| DATA SHOWN |
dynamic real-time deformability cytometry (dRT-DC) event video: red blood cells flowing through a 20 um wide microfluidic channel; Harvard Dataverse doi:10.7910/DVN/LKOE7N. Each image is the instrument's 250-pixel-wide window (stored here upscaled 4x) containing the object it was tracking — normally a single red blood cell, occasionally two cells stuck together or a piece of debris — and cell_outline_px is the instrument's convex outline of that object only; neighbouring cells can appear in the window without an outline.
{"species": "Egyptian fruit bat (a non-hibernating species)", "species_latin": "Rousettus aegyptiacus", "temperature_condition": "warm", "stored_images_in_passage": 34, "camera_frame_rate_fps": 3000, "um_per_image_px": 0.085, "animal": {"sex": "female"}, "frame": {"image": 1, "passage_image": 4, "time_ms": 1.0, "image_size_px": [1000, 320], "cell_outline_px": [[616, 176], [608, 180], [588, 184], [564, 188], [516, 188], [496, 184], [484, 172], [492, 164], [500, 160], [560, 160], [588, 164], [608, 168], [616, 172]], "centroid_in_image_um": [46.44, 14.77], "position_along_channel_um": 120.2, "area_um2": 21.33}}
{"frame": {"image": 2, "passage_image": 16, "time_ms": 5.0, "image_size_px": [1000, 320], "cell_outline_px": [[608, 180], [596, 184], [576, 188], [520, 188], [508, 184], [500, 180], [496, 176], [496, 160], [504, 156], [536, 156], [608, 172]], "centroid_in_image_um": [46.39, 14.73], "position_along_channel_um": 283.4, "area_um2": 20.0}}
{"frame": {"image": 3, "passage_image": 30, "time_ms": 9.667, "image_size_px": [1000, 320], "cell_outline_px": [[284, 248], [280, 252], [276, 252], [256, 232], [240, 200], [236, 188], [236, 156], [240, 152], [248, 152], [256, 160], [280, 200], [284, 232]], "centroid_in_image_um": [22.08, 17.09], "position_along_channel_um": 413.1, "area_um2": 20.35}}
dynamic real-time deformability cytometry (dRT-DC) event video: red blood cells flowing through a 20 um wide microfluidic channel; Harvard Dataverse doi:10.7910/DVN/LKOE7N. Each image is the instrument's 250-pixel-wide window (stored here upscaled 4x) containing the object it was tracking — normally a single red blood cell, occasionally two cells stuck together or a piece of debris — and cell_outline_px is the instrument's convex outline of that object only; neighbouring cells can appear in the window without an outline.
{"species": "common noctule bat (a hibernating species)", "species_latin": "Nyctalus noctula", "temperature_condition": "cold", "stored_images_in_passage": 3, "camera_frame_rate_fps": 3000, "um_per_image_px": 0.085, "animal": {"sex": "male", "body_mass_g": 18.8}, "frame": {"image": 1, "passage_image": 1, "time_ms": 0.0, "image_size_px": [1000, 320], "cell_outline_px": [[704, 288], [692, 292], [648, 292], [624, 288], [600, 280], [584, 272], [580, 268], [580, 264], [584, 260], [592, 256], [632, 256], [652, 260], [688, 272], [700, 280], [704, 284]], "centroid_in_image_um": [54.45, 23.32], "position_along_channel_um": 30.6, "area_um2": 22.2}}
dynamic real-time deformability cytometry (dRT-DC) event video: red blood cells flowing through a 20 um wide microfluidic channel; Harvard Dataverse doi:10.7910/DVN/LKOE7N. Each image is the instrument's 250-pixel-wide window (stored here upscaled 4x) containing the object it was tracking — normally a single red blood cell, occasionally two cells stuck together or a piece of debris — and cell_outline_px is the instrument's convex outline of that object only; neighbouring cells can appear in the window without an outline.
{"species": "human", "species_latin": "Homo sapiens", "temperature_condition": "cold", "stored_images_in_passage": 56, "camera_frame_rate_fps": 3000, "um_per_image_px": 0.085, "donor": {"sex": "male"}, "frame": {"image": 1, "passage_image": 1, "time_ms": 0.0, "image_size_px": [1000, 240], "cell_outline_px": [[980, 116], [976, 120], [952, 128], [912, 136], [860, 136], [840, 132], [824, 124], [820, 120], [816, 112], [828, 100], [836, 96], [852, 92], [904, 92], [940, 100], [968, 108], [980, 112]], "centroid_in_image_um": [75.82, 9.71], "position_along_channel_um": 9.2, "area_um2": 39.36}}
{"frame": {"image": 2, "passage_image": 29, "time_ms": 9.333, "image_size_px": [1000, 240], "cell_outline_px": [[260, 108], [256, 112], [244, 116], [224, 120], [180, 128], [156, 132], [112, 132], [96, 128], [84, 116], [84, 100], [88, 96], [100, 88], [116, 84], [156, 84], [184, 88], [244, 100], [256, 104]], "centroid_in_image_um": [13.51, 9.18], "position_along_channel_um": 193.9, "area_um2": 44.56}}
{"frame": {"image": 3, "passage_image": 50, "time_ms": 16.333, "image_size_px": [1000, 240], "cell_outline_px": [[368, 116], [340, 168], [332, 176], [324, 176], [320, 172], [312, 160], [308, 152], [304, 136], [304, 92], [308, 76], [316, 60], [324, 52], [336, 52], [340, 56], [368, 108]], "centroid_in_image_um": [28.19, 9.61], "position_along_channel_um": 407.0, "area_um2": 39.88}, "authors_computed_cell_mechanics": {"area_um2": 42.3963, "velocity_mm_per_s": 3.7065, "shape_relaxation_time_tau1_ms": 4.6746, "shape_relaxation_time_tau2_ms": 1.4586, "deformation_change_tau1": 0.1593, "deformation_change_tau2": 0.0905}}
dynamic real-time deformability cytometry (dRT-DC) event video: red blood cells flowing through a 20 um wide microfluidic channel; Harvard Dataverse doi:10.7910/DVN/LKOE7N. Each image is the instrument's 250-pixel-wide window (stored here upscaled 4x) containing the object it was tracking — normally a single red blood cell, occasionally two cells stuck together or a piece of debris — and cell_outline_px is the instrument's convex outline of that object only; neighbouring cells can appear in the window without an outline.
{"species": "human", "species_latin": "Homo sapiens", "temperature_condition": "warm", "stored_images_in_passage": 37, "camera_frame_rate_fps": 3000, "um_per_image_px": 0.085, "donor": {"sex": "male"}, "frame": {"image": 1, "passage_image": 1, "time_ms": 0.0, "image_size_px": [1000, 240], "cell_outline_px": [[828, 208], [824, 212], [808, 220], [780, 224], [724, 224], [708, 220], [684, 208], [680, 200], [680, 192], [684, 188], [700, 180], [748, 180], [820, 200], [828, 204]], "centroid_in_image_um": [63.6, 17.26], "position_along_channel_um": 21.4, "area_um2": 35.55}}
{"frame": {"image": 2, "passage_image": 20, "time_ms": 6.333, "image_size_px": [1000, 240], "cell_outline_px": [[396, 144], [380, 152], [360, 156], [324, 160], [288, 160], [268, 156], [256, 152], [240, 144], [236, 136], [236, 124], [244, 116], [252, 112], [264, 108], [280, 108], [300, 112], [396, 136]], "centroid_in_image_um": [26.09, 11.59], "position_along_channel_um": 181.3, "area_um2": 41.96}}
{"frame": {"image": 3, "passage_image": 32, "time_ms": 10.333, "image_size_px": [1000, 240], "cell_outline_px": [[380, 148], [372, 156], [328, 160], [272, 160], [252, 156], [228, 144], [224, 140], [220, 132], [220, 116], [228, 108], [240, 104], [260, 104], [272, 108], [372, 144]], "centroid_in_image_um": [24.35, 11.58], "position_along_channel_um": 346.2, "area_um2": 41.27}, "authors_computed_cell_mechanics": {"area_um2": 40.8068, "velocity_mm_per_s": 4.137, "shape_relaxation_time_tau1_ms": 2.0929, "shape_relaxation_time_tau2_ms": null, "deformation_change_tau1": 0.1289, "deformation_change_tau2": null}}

| INSTRUCTIONS FOR THE TASK |
Repeat the material from above exactly, word for word.

| RIGHT ANSWER |
dynamic real-time deformability cytometry (dRT-DC) event video: red blood cells flowing through a 20 um wide microfluidic channel; Harvard Dataverse doi:10.7910/DVN/LKOE7N. Each image is the instrument's 250-pixel-wide window (stored here upscaled 4x) containing the object it was tracking — normally a single red blood cell, occasionally two cells stuck together or a piece of debris — and cell_outline_px is the instrument's convex outline of that object only; neighbouring cells can appear in the window without an outline.
{"species": "Egyptian fruit bat (a non-hibernating species)", "species_latin": "Rousettus aegyptiacus", "temperature_condition": "warm", "stored_images_in_passage": 34, "camera_frame_rate_fps": 3000, "um_per_image_px": 0.085, "animal": {"sex": "female"}, "frame": {"image": 1, "passage_image": 4, "time_ms": 1.0, "image_size_px": [1000, 320], "cell_outline_px": [[616, 176], [608, 180], [588, 184], [564, 188], [516, 188], [496, 184], [484, 172], [492, 164], [500, 160], [560, 160], [588, 164], [608, 168], [616, 172]], "centroid_in_image_um": [46.44, 14.77], "position_along_channel_um": 120.2, "area_um2": 21.33}}
{"frame": {"image": 2, "passage_image": 16, "time_ms": 5.0, "image_size_px": [1000, 320], "cell_outline_px": [[608, 180], [596, 184], [576, 188], [520, 188], [508, 184], [500, 180], [496, 176], [496, 160], [504, 156], [536, 156], [608, 172]], "centroid_in_image_um": [46.39, 14.73], "position_along_channel_um": 283.4, "area_um2": 20.0}}
{"frame": {"image": 3, "passage_image": 30, "time_ms": 9.667, "image_size_px": [1000, 320], "cell_outline_px": [[284, 248], [280, 252], [276, 252], [256, 232], [240, 200], [236, 188], [236, 156], [240, 152], [248, 152], [256, 160], [280, 200], [284, 232]], "centroid_in_image_um": [22.08, 17.09], "position_along_channel_um": 413.1, "area_um2": 20.35}}
dynamic real-time deformability cytometry (dRT-DC) event video: red blood cells flowing through a 20 um wide microfluidic channel; Harvard Dataverse doi:10.7910/DVN/LKOE7N. Each image is the instrument's 250-pixel-wide window (stored here upscaled 4x) containing the object it was tracking — normally a single red blood cell, occasionally two cells stuck together or a piece of debris — and cell_outline_px is the instrument's convex outline of that object only; neighbouring cells can appear in the window without an outline.
{"species": "common noctule bat (a hibernating species)", "species_latin": "Nyctalus noctula", "temperature_condition": "cold", "stored_images_in_passage": 3, "camera_frame_rate_fps": 3000, "um_per_image_px": 0.085, "animal": {"sex": "male", "body_mass_g": 18.8}, "frame": {"image": 1, "passage_image": 1, "time_ms": 0.0, "image_size_px": [1000, 320], "cell_outline_px": [[704, 288], [692, 292], [648, 292], [624, 288], [600, 280], [584, 272], [580, 268], [580, 264], [584, 260], [592, 256], [632, 256], [652, 260], [688, 272], [700, 280], [704, 284]], "centroid_in_image_um": [54.45, 23.32], "position_along_channel_um": 30.6, "area_um2": 22.2}}
dynamic real-time deformability cytometry (dRT-DC) event video: red blood cells flowing through a 20 um wide microfluidic channel; Harvard Dataverse doi:10.7910/DVN/LKOE7N. Each image is the instrument's 250-pixel-wide window (stored here upscaled 4x) containing the object it was tracking — normally a single red blood cell, occasionally two cells stuck together or a piece of debris — and cell_outline_px is the instrument's convex outline of that object only; neighbouring cells can appear in the window without an outline.
{"species": "human", "species_latin": "Homo sapiens", "temperature_condition": "cold", "stored_images_in_passage": 56, "camera_frame_rate_fps": 3000, "um_per_image_px": 0.085, "donor": {"sex": "male"}, "frame": {"image": 1, "passage_image": 1, "time_ms": 0.0, "image_size_px": [1000, 240], "cell_outline_px": [[980, 116], [976, 120], [952, 128], [912, 136], [860, 136], [840, 132], [824, 124], [820, 120], [816, 112], [828, 100], [836, 96], [852, 92], [904, 92], [940, 100], [968, 108], [980, 112]], "centroid_in_image_um": [75.82, 9.71], "position_along_channel_um": 9.2, "area_um2": 39.36}}
{"frame": {"image": 2, "passage_image": 29, "time_ms": 9.333, "image_size_px": [1000, 240], "cell_outline_px": [[260, 108], [256, 112], [244, 116], [224, 120], [180, 128], [156, 132], [112, 132], [96, 128], [84, 116], [84, 100], [88, 96], [100, 88], [116, 84], [156, 84], [184, 88], [244, 100], [256, 104]], "centroid_in_image_um": [13.51, 9.18], "position_along_channel_um": 193.9, "area_um2": 44.56}}
{"frame": {"image": 3, "passage_image": 50, "time_ms": 16.333, "image_size_px": [1000, 240], "cell_outline_px": [[368, 116], [340, 168], [332, 176], [324, 176], [320, 172], [312, 160], [308, 152], [304, 136], [304, 92], [308, 76], [316, 60], [324, 52], [336, 52], [340, 56], [368, 108]], "centroid_in_image_um": [28.19, 9.61], "position_along_channel_um": 407.0, "area_um2": 39.88}, "authors_computed_cell_mechanics": {"area_um2": 42.3963, "velocity_mm_per_s": 3.7065, "shape_relaxation_time_tau1_ms": 4.6746, "shape_relaxation_time_tau2_ms": 1.4586, "deformation_change_tau1": 0.1593, "deformation_change_tau2": 0.0905}}
dynamic real-time deformability cytometry (dRT-DC) event video: red blood cells flowing through a 20 um wide microfluidic channel; Harvard Dataverse doi:10.7910/DVN/LKOE7N. Each image is the instrument's 250-pixel-wide window (stored here upscaled 4x) containing the object it was tracking — normally a single red blood cell, occasionally two cells stuck together or a piece of debris — and cell_outline_px is the instrument's convex outline of that object only; neighbouring cells can appear in the window without an outline.
{"species": "human", "species_latin": "Homo sapiens", "temperature_condition": "warm", "stored_images_in_passage": 37, "camera_frame_rate_fps": 3000, "um_per_image_px": 0.085, "donor": {"sex": "male"}, "frame": {"image": 1, "passage_image": 1, "time_ms": 0.0, "image_size_px": [1000, 240], "cell_outline_px": [[828, 208], [824, 212], [808, 220], [780, 224], [724, 224], [708, 220], [684, 208], [680, 200], [680, 192], [684, 188], [700, 180], [748, 180], [820, 200], [828, 204]], "centroid_in_image_um": [63.6, 17.26], "position_along_channel_um": 21.4, "area_um2": 35.55}}
{"frame": {"image": 2, "passage_image": 20, "time_ms": 6.333, "image_size_px": [1000, 240], "cell_outline_px": [[396, 144], [380, 152], [360, 156], [324, 160], [288, 160], [268, 156], [256, 152], [240, 144], [236, 136], [236, 124], [244, 116], [252, 112], [264, 108], [280, 108], [300, 112], [396, 136]], "centroid_in_image_um": [26.09, 11.59], "position_along_channel_um": 181.3, "area_um2": 41.96}}
{"frame": {"image": 3, "passage_image": 32, "time_ms": 10.333, "image_size_px": [1000, 240], "cell_outline_px": [[380, 148], [372, 156], [328, 160], [272, 160], [252, 156], [228, 144], [224, 140], [220, 132], [220, 116], [228, 108], [240, 104], [260, 104], [272, 108], [372, 144]], "centroid_in_image_um": [24.35, 11.58], "position_along_channel_um": 346.2, "area_um2": 41.27}, "authors_computed_cell_mechanics": {"area_um2": 40.8068, "velocity_mm_per_s": 4.137, "shape_relaxation_time_tau1_ms": 2.0929, "shape_relaxation_time_tau2_ms": null, "deformation_change_tau1": 0.1289, "deformation_change_tau2": null}}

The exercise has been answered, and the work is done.